BaZ : La Suisse manque de main-d’œuvre. Les travailleurs âgés peuvent-ils améliorer la situation ?
Jérôme Cosandey : L’emploi des seniors peut aider à atténuer la pénurie de main-d’œuvre, mais ce n’est pas la panacée. Si chaque employé travaillait deux mois de plus jusqu’à la retraite, l’emploi en Suisse augmenterait d’environ 8000 postes. Avec une année de plus et emploi à 50%, cela ferait même 25 000 travailleurs supplémentaires.
Mais ce ne serait qu’une goutte d’eau dans un océan.
L’avantage est que ce levier peut être activé immédiatement. Les gens sont déjà formés et travaillent dans les entreprises. Ils ne doivent ni se recycler, ni s’intégrer dans l’entreprise. Par ailleurs, certains employés sont très difficiles à remplacer. Pensez aux anciens systèmes informatiques que seules quelques personnes maîtrisent. Ces collaborateurs sont intéressants pour les entreprises.
Les travailleurs plus âgés sont souvent plus chers que les jeunes. Est-ce qu’ils doivent accepter une baisse de salaire pour se maintenir sur le marché de l’emploi ?
La question est toujours de savoir ce que cher signifie. Pour un divorce, préférez-vous engager un avocat cher mais expérimenté ou un jeune diplômé bon marché ? L’essentiel est que le salaire reflète la prestation. Mais il est vrai que dans beaucoup d’entreprises et dans l’administration souvent, le salaire croît avec l’âge indépendamment de la performance. C’est un problème. Dans ce cas, d’autres systèmes de rémunération sont nécessaires.
Les personnes âgées sont plus souvent touchées par le chômage de longue durée. N’est-ce pas en contradiction avec la pénurie de main-d’œuvre qualifiée ?

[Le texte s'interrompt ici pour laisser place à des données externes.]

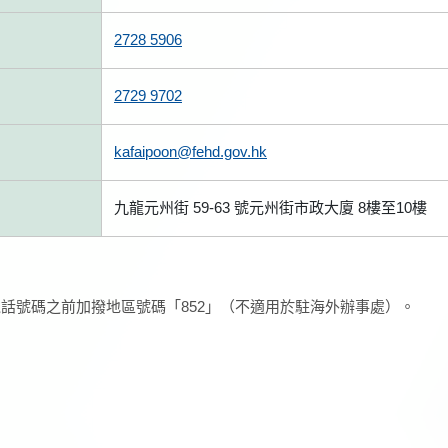
2728 5906
2729 9702
kafaipoon@fehd.gov.hk
九龍元州街 59-63 號元州街市政大廈 8樓至10樓
話號碼之前加撥地區號碼「852」（不適用於駐海外辦事處）。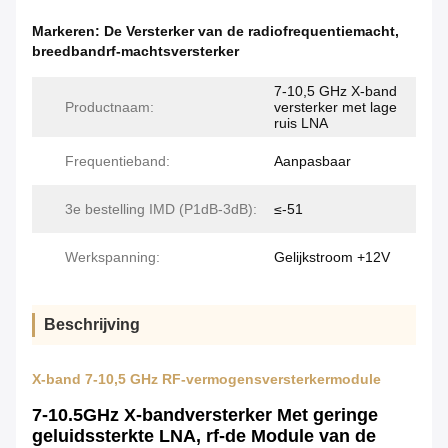
Markeren:
De Versterker van de radiofrequentiemacht
,
breedbandrf-machtsversterker
7-10,5 GHz X-band
Productnaam:
versterker met lage
ruis LNA
Frequentieband:
Aanpasbaar
3e bestelling IMD (P1dB-3dB):
≤-51
Werkspanning:
Gelijkstroom +12V
Beschrijving
X-band 7-10,5 GHz RF-vermogensversterkermodule
7-10.5GHz X-bandversterker Met geringe
geluidssterkte LNA, rf-de Module van de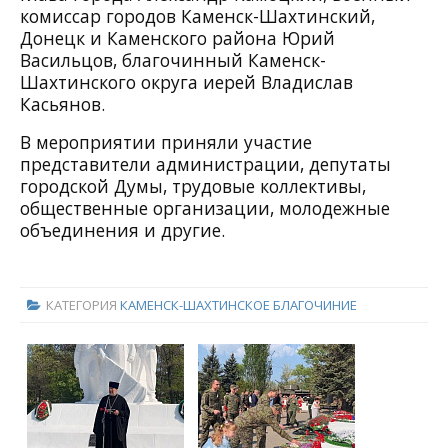
комиссар городов Каменск-Шахтинский,
Донецк и Каменского района Юрий
Васильцов, благочинный Каменск-
Шахтинского округа иерей Владислав
Касьянов.
В мероприятии приняли участие
представители администрации, депутаты
городской Думы, трудовые коллективы,
общественные организации, молодежные
объединения и другие.
КАТЕГОРИЯ
КАМЕНСК-ШАХТИНСКОЕ БЛАГОЧИНИЕ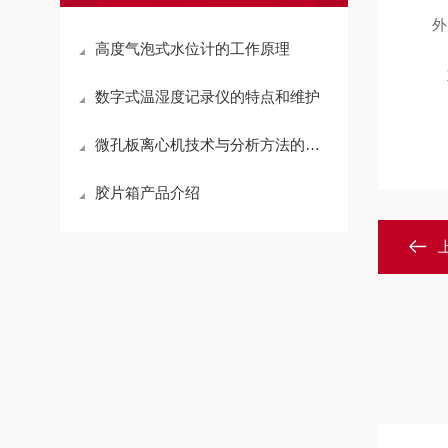
外
高度气泡式水位计的工作原理
数字式温湿度记录仪的特点和维护
微孔板离心机技术与分析方法的优化
胶片箱产品介绍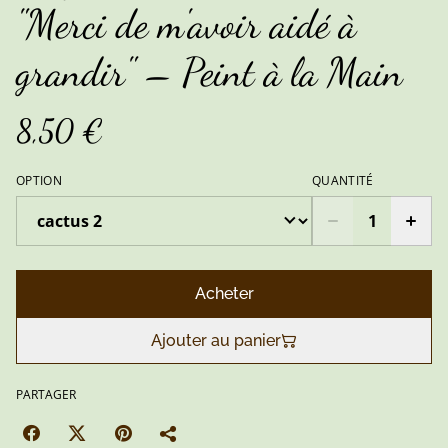
"Merci de m'avoir aidé à
grandir" – Peint à la Main
8,50 €
OPTION
QUANTITÉ
Acheter
Ajouter au panier
PARTAGER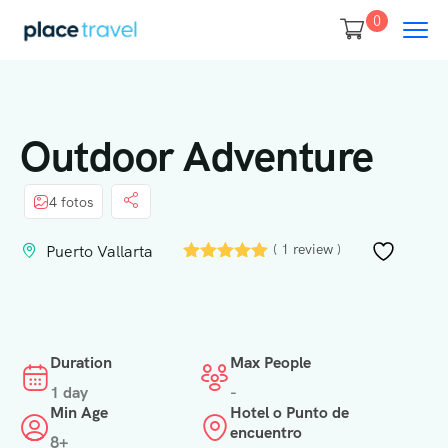
0
Outdoor Adventure
4 fotos
( 1 review )
Puerto Vallarta
Duration
Max People
1 day
-
Min Age
Hotel o Punto de
encuentro
8+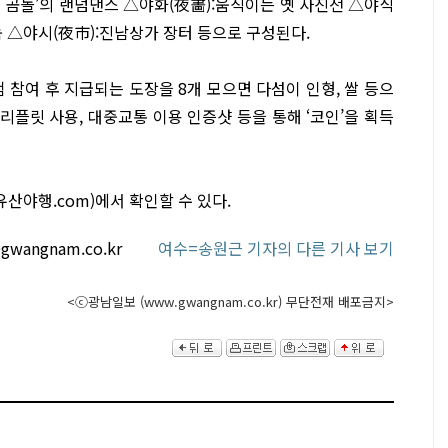
는 곰돌’의 랜덤댄스 △야화(夜畵):움직이는 옛 사진전 △야식
눔 △야시(夜市):진남상가 장터 등으로 구성된다.
 참여 후 지급되는 도장을 8개 모으면 다섬이 인형, 쌀 등으
리플릿 사용, 대중교통 이용 인증샷 등을 통해 ‘코인’을 획득
산야행.com)에서 확인할 수 있다.
gwangnam.co.kr
여수=송원근 기자의 다른 기사 보기
<ⓒ광남일보 (www.gwangnam.co.kr) 무단전재 배포금지>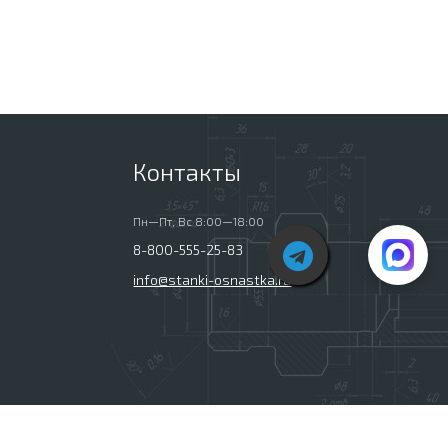
Контакты
Пн—Пт, Вс 8:00—18:00
8-800-555-25-83
info@stanki-osnastka.ru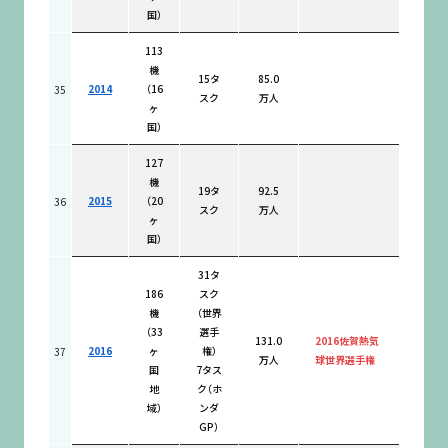
国）
113
機
15タ
85.0
2014
（16
35
スク
万人
ヶ
国）
127
機
19タ
92.5
2015
（20
36
スク
万人
ヶ
国）
31タ
186
スク
機
（世界
（33
選手
131.0
2016佐賀熱気
2016
ヶ
権）
37
万人
球世界選手権
国
7タス
地
ク（ホ
域）
ンダ
GP）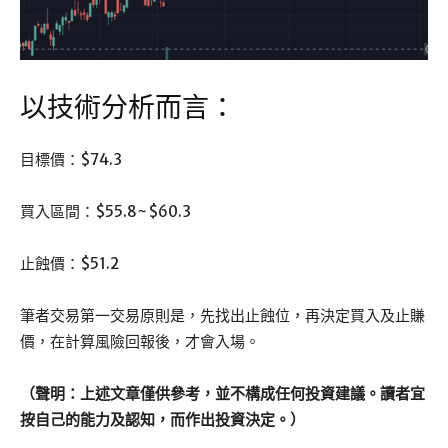
以技術分析而言：
目標價：$74.3
買入區間：$55.8~$60.3
止蝕價：$51.2
筆者交易第一交易原則是，先找出止蝕位，再決定買入及止賺
價，在計算風險回報後，才會入場。
（聲明：上述文章僅供參考，並不構成任何投資建議。讀者宜
按自己的能力及認知，而作出投資決定。）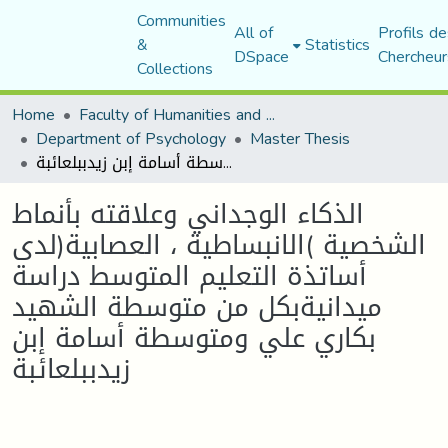
Communities
All of
Profils de
&
Statistics
DSpace
Chercheur
Collections
Home
Faculty of Humanities and Social Sciences
Department of Psychology
Master Thesis
الذكاء الوجداني وعلاقته بأنماط الشخصية )الانبساطية ، العصابية(لدى أساتذة التعليم المتوسط دراسة ميدانيةبكل من متوسطة الشهيد بكاري علي ومتوسطة أسامة إبن زيدببلعائبة
الذكاء الوجداني وعلاقته بأنماط
الشخصية )الانبساطية ، العصابية(لدى
أساتذة التعليم المتوسط دراسة
ميدانيةبكل من متوسطة الشهيد
بكاري علي ومتوسطة أسامة إبن
زيدببلعائبة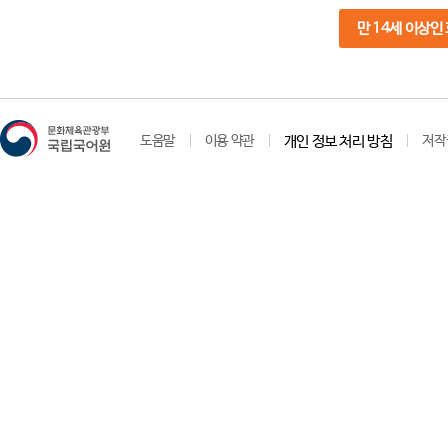
만 14세 이상인
도움말
이용 약관
개인 정보 처리 방침
저작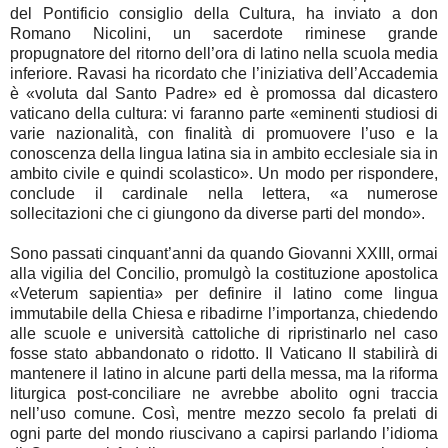
del Pontificio consiglio della Cultura, ha inviato a don
Romano Nicolini, un sacerdote riminese grande
propugnatore del ritorno dell’ora di latino nella scuola media
inferiore. Ravasi ha ricordato che l’iniziativa dell’Accademia
è «voluta dal Santo Padre» ed è promossa dal dicastero
vaticano della cultura: vi faranno parte «eminenti studiosi di
varie nazionalità, con finalità di promuovere l’uso e la
conoscenza della lingua latina sia in ambito ecclesiale sia in
ambito civile e quindi scolastico». Un modo per rispondere,
conclude il cardinale nella lettera, «a numerose
sollecitazioni che ci giungono da diverse parti del mondo».
Sono passati cinquant’anni da quando Giovanni XXIII, ormai
alla vigilia del Concilio, promulgò la costituzione apostolica
«Veterum sapientia» per definire il latino come lingua
immutabile della Chiesa e ribadirne l’importanza, chiedendo
alle scuole e università cattoliche di ripristinarlo nel caso
fosse stato abbandonato o ridotto. Il Vaticano II stabilirà di
mantenere il latino in alcune parti della messa, ma la riforma
liturgica post-conciliare ne avrebbe abolito ogni traccia
nell’uso comune. Così, mentre mezzo secolo fa prelati di
ogni parte del mondo riuscivano a capirsi parlando l’idioma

Chez les seniors, il faut distinguer ceux qui ont un emploi de ceux qui sont au chômage. Les séniors en emploi, bien intégrés dans les entreprises, ont davantage de facilité à travailler plus longtemps. Pour les chômeurs au contraire, il est beaucoup plus difficile de se réintégrer professionnellement. La politique tente donc de protéger les salariés âgés par une protection plus stricte des contrats de travail. Mais cela renforce le problème des chômeurs. A qualifications et exigences salariales égales, ils sont moins attractifs que les jeunes candidats, en raison de conditions plus strictes de résiliation des rapports de travail.
Comment la politique peut-elle encore améliorer la situation ?
Une possibilité est de flexibiliser l’âge de la retraite. Les employés réduisent leur taux d’activité déjà quelques années avant la retraite et en contrepartie travaillent après 65 ans. Cela permettrait une transition plus douce de la vie active à la retraite. Les employés gagnent leur vie plus longtemps et le savoir-faire reste dans l’entreprise. Tout le monde y gagne.
On pourrait aussi augmenter l’âge de la retraite, ça aiderait aussi l’AVS.
Le rehaussement de l’âge de la retraite contribue à assainir l’AVS et peut augmenter en une fois l’offre de main-d’œuvre qualifiée. La flexibilisation de l’âge de la retraite est bonne pour le marché de l’emploi, mais n’apporte pas davantage d’argent dans les caisses de l’AVS, parce que le total des rentes payées reste constant.
En Allemagne ou au Japon, la population diminue. En Suisse, elle croît à cause de l’immigration. Ce modèle est-il durable ?
Les entrepreneurs ne peuvent pas miser que sur l’immigration, ils doivent activer tous les leviers pour obtenir des professionnels. Ils doivent par exemple offrir de bonnes places d’apprentissage ainsi que des emplois à temps partiel pour les jeunes parents. Après l’acceptation de l’initiative contre l’immigration de masse, la politique s’est concentrée principalement sur les femmes et les personnes âgées. Ces deux groupes représentent certes une partie de la solution, mais une partie seulement.
En cas de pénurie de main-d’œuvre qualifiée, les entreprises doivent-elles tenter de garder leurs employés les plus âgés ?
Exactement. Une enquête récemment publiée dans le canton de Zurich a montré que dans le domaine de la santé où le personnel qualifié est rare, les collaborateurs âgés sont plus souvent engagés que dans d’autres branches. Dans le secteur de la finance au contraire, les entreprises misent plutôt sur les jeunes collaborateurs, parfois étrangers.
La version originale de cette interview est parue le 19 novembre 2016 dans la «Basler Zeitung» (édition imprimée). Reproduit avec l’aimable autorisation de la rédaction.